I call my T by her first name. The other day I heard another client call her Dr X, and it felt really weird. It never occurred to me to call her Dr- it feels far too formal and medicalised, and I'm surrounded by people with PhDs (e.g. my partner, my friends, I'm doing one) who I'd never think to call 'Dr'.
I never refer to her as 'my T' except in here- the few real life people who know I'm in therapy know her name. She and I sometimes refer to her as 'my [firstname]'- e.g. 'I can't be your mother but I can be your [firstname]'- which feels like a good way to recognise that this is special and important but doesn't fit any of the traditional labelled relationships (mother/lover/friend).
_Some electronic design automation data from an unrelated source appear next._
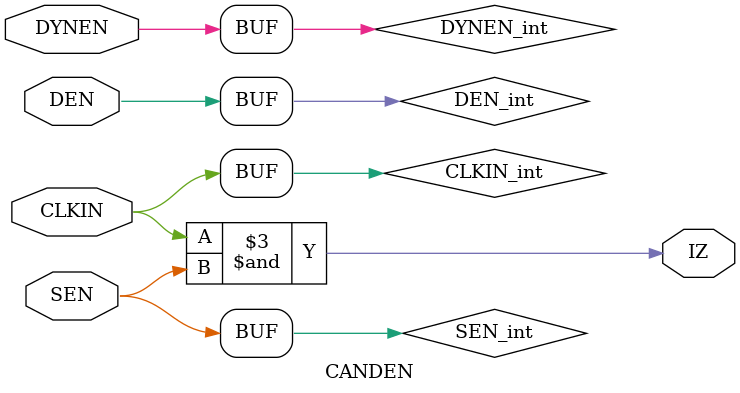
<source format=v>

`timescale 1ns/10ps

module CANDEN(CLKIN, DYNEN, SEN, DEN, IZ);
input CLKIN, DYNEN, SEN, DEN;
output IZ;
wire CLKIN_int, DYNEN_int, SEN_int, DEN_int; 
wire mux_op0, mux_op1;

buf SEN_buf (SEN_int, SEN) ;
buf CLKIN_buf (CLKIN_int, CLKIN) ;
buf DYNEN_buf (DYNEN_int, DYNEN) ;
buf DEN_buf (DEN_int, DEN) ;

assign mux_op0 = SEN_int ? 1'b1 : 1'b0;
assign mux_op1 = DEN_int ? DYNEN_int : mux_op0;

assign IZ = CLKIN_int & SEN_int; 

specify
	if (SEN == 1'b1 && DEN == 1'b0)
	   (CLKIN => IZ) = (0,0);
   //(DYNEN => IZ) = (0,0);
   //(SEN => IZ) = (0,0);
   //(DEN => IZ) = (0,0);
endspecify

endmodule
</source>
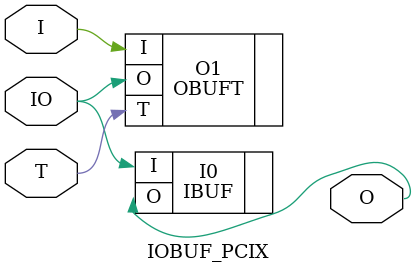
<source format=v>


`timescale  1 ps / 1 ps


module IOBUF_PCIX (O, IO, I, T);

    output O;

    inout  IO;

    input  I, T;

        OBUFT #(.IOSTANDARD("PCIX") ) O1 (.O(IO), .I(I), .T(T)); 
	IBUF #(.IOSTANDARD("PCIX"))  I0 (.O(O), .I(IO));
        

endmodule



</source>
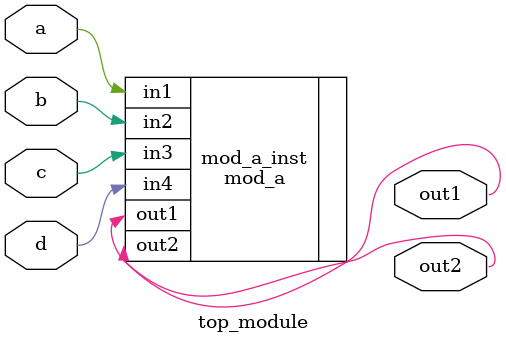
<source format=v>
module top_module ( 
    input  a, 
    input  b, 
    input  c,
    input  d,
    output out1,
    output out2
);

mod_a mod_a_inst(
     .in1   (a)
    ,.in2   (b)
    ,.in3   (c)
    ,.in4   (d)
    ,.out1  (out1)
    ,.out2  (out2)
);

endmodule

</source>
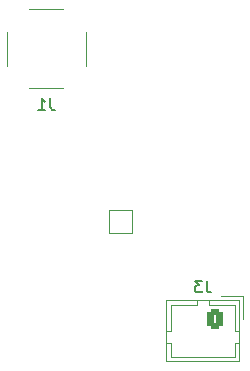
<source format=gbr>
%TF.GenerationSoftware,KiCad,Pcbnew,9.0.0*%
%TF.CreationDate,2025-06-17T12:47:30-07:00*%
%TF.ProjectId,muon_pcb,6d756f6e-5f70-4636-922e-6b696361645f,rev?*%
%TF.SameCoordinates,Original*%
%TF.FileFunction,Legend,Bot*%
%TF.FilePolarity,Positive*%
%FSLAX46Y46*%
G04 Gerber Fmt 4.6, Leading zero omitted, Abs format (unit mm)*
G04 Created by KiCad (PCBNEW 9.0.0) date 2025-06-17 12:47:30*
%MOMM*%
%LPD*%
G01*
G04 APERTURE LIST*
G04 Aperture macros list*
%AMRoundRect*
0 Rectangle with rounded corners*
0 $1 Rounding radius*
0 $2 $3 $4 $5 $6 $7 $8 $9 X,Y pos of 4 corners*
0 Add a 4 corners polygon primitive as box body*
4,1,4,$2,$3,$4,$5,$6,$7,$8,$9,$2,$3,0*
0 Add four circle primitives for the rounded corners*
1,1,$1+$1,$2,$3*
1,1,$1+$1,$4,$5*
1,1,$1+$1,$6,$7*
1,1,$1+$1,$8,$9*
0 Add four rect primitives between the rounded corners*
20,1,$1+$1,$2,$3,$4,$5,0*
20,1,$1+$1,$4,$5,$6,$7,0*
20,1,$1+$1,$6,$7,$8,$9,0*
20,1,$1+$1,$8,$9,$2,$3,0*%
G04 Aperture macros list end*
%ADD10C,0.150000*%
%ADD11C,0.120000*%
%ADD12C,2.376000*%
%ADD13C,2.676000*%
%ADD14C,5.076000*%
%ADD15RoundRect,0.038000X-0.500000X-0.500000X0.500000X-0.500000X0.500000X0.500000X-0.500000X0.500000X0*%
%ADD16O,1.076000X1.076000*%
%ADD17RoundRect,0.265833X0.597167X-0.372167X0.597167X0.372167X-0.597167X0.372167X-0.597167X-0.372167X0*%
%ADD18O,1.726000X1.276000*%
%ADD19C,1.286000*%
%ADD20O,1.876000X1.476000*%
%ADD21C,2.126000*%
%ADD22C,2.326000*%
%ADD23RoundRect,0.038000X1.000000X1.000000X-1.000000X1.000000X-1.000000X-1.000000X1.000000X-1.000000X0*%
%ADD24C,2.076000*%
%ADD25RoundRect,0.265833X0.372167X0.597167X-0.372167X0.597167X-0.372167X-0.597167X0.372167X-0.597167X0*%
%ADD26O,1.276000X1.726000*%
G04 APERTURE END LIST*
D10*
X115703333Y-100424819D02*
X115703333Y-101139104D01*
X115703333Y-101139104D02*
X115750952Y-101281961D01*
X115750952Y-101281961D02*
X115846190Y-101377200D01*
X115846190Y-101377200D02*
X115989047Y-101424819D01*
X115989047Y-101424819D02*
X116084285Y-101424819D01*
X115322380Y-100424819D02*
X114703333Y-100424819D01*
X114703333Y-100424819D02*
X115036666Y-100805771D01*
X115036666Y-100805771D02*
X114893809Y-100805771D01*
X114893809Y-100805771D02*
X114798571Y-100853390D01*
X114798571Y-100853390D02*
X114750952Y-100901009D01*
X114750952Y-100901009D02*
X114703333Y-100996247D01*
X114703333Y-100996247D02*
X114703333Y-101234342D01*
X114703333Y-101234342D02*
X114750952Y-101329580D01*
X114750952Y-101329580D02*
X114798571Y-101377200D01*
X114798571Y-101377200D02*
X114893809Y-101424819D01*
X114893809Y-101424819D02*
X115179523Y-101424819D01*
X115179523Y-101424819D02*
X115274761Y-101377200D01*
X115274761Y-101377200D02*
X115322380Y-101329580D01*
X102453333Y-84994819D02*
X102453333Y-85709104D01*
X102453333Y-85709104D02*
X102500952Y-85851961D01*
X102500952Y-85851961D02*
X102596190Y-85947200D01*
X102596190Y-85947200D02*
X102739047Y-85994819D01*
X102739047Y-85994819D02*
X102834285Y-85994819D01*
X101453333Y-85994819D02*
X102024761Y-85994819D01*
X101739047Y-85994819D02*
X101739047Y-84994819D01*
X101739047Y-84994819D02*
X101834285Y-85137676D01*
X101834285Y-85137676D02*
X101929523Y-85232914D01*
X101929523Y-85232914D02*
X102024761Y-85280533D01*
D11*
%TO.C,J3*%
X112270000Y-102070000D02*
X118470000Y-102070000D01*
X112270000Y-104670000D02*
X112670000Y-104670000D01*
X112270000Y-107270000D02*
X112270000Y-102070000D01*
X112670000Y-102470000D02*
X114870000Y-102470000D01*
X112670000Y-104670000D02*
X112670000Y-102470000D01*
X112670000Y-105670000D02*
X112270000Y-105670000D01*
X112670000Y-106870000D02*
X112670000Y-105670000D01*
X114870000Y-102470000D02*
X114870000Y-102070000D01*
X115870000Y-102470000D02*
X115870000Y-102070000D01*
X118070000Y-102470000D02*
X115870000Y-102470000D01*
X118070000Y-104670000D02*
X118070000Y-102470000D01*
X118070000Y-105670000D02*
X118070000Y-106870000D01*
X118070000Y-106870000D02*
X112670000Y-106870000D01*
X118470000Y-102070000D02*
X118470000Y-107270000D01*
X118470000Y-104670000D02*
X118070000Y-104670000D01*
X118470000Y-105670000D02*
X118070000Y-105670000D01*
X118470000Y-107270000D02*
X112270000Y-107270000D01*
X118780000Y-101760000D02*
X116870000Y-101760000D01*
X118780000Y-103670000D02*
X118780000Y-101760000D01*
%TO.C,J1*%
X98765000Y-82240000D02*
X98765000Y-79340000D01*
X100670000Y-77435000D02*
X103570000Y-77435000D01*
X100670000Y-84145000D02*
X103570000Y-84145000D01*
X105475000Y-82240000D02*
X105475000Y-79340000D01*
%TD*%
%LPC*%
D12*
%TO.C,BT1*%
X164590000Y-117850000D03*
X167690000Y-117850000D03*
X164590000Y-97050000D03*
X167690000Y-97050000D03*
%TD*%
D13*
%TO.C,TP3*%
X152650000Y-89200000D03*
%TD*%
%TO.C,TP1*%
X107110000Y-73170000D03*
%TD*%
D14*
%TO.C,H2*%
X176503280Y-143650755D03*
%TD*%
D15*
%TO.C,J9*%
X108625000Y-67710000D03*
D16*
X109895000Y-67710000D03*
X108625000Y-68980000D03*
X109895000Y-68980000D03*
%TD*%
D17*
%TO.C,J8*%
X114410000Y-120890000D03*
D18*
X116410000Y-120890000D03*
X114410000Y-118890000D03*
X116410000Y-118890000D03*
X114410000Y-116890000D03*
X116410000Y-116890000D03*
X114410000Y-114890000D03*
X116410000Y-114890000D03*
X114410000Y-112890000D03*
X116410000Y-112890000D03*
X114410000Y-110890000D03*
X116410000Y-110890000D03*
%TD*%
D14*
%TO.C,H1*%
X96503280Y-143650755D03*
%TD*%
D19*
%TO.C,U1*%
X162890000Y-84090000D03*
%TD*%
D13*
%TO.C,TP5*%
X151790000Y-108520000D03*
%TD*%
D20*
%TO.C,J12*%
X99400000Y-89120000D03*
X99400000Y-97020000D03*
%TD*%
D13*
%TO.C,TP2*%
X126660000Y-99160000D03*
%TD*%
D21*
%TO.C,J2*%
X171010000Y-70520000D03*
D22*
X168470000Y-67980000D03*
X168470000Y-73060000D03*
X173550000Y-67980000D03*
X173550000Y-73060000D03*
%TD*%
D13*
%TO.C,TP7*%
X112850000Y-94670000D03*
%TD*%
D23*
%TO.C,J6*%
X108410000Y-95500000D03*
D24*
X105870000Y-95500000D03*
%TD*%
D25*
%TO.C,J3*%
X116370000Y-103670000D03*
D26*
X116370000Y-105670000D03*
X114370000Y-103670000D03*
X114370000Y-105670000D03*
%TD*%
D21*
%TO.C,J1*%
X102120000Y-80790000D03*
D22*
X99580000Y-78250000D03*
X99580000Y-83330000D03*
X104660000Y-78250000D03*
X104660000Y-83330000D03*
%TD*%
%LPD*%
M02*

</source>
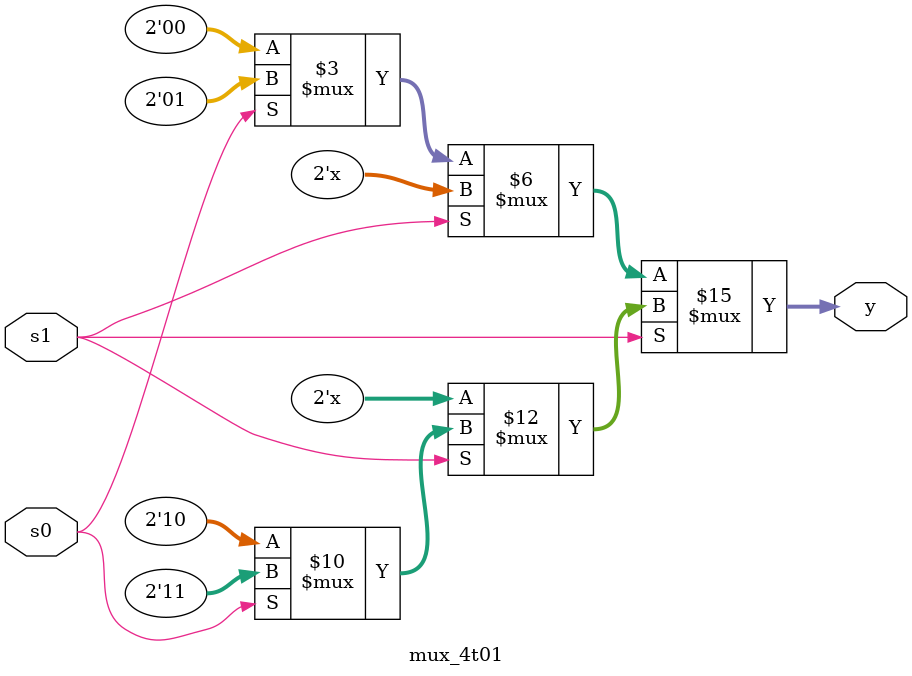
<source format=v>
module mux_4t01(input s1,s0,output reg [1:0] y);
      always@(*) begin 
          if(s1) begin 
              if(s0)
                 y=2'b11;
              else 
                 y=2'b10;
          
          end 
          else begin
              if(s0)
                 y=2'b01;
              else 
                 y=2'b00;
          end 
       end 
endmodule


</source>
Actually, I feel uncomfortable even thinking about her surname because it reminds me that she has a whole other name (she seems to use her husband's surname in her personal life) and a whole other life and it makes me worry that I don't really know 'who she is' (and then how do I know if I can trust her etc). I also went through a phase of feeling anxious about her first name, after my partner told me that in the country my T is from, she wouldn't have been baptised with that first name. I think I felt that we know so little about our Ts and if they've made up their names, we really know nothing about them, and it felt like quite an untrustworthy thing to do. I asked (or accused her, more like!) one day and she said it was a nickname but she'd only ever been called that by everyone.
There is something very powerful about naming someone and being named. Perhaps because it's the way we are first 'claimed' by our parents? I feel no connection to my name; my partner never uses it and people who know me even a little shorten it when they do use it. My T uses my name a lot- in nearly every text message she writes, and I found it very uncomfortable and hard to hear at first (as if I was in trouble?), but now I love it. I sometimes feel that my name only came to life- became real to me- when she began to call me by it. It feels 'right' when she says it.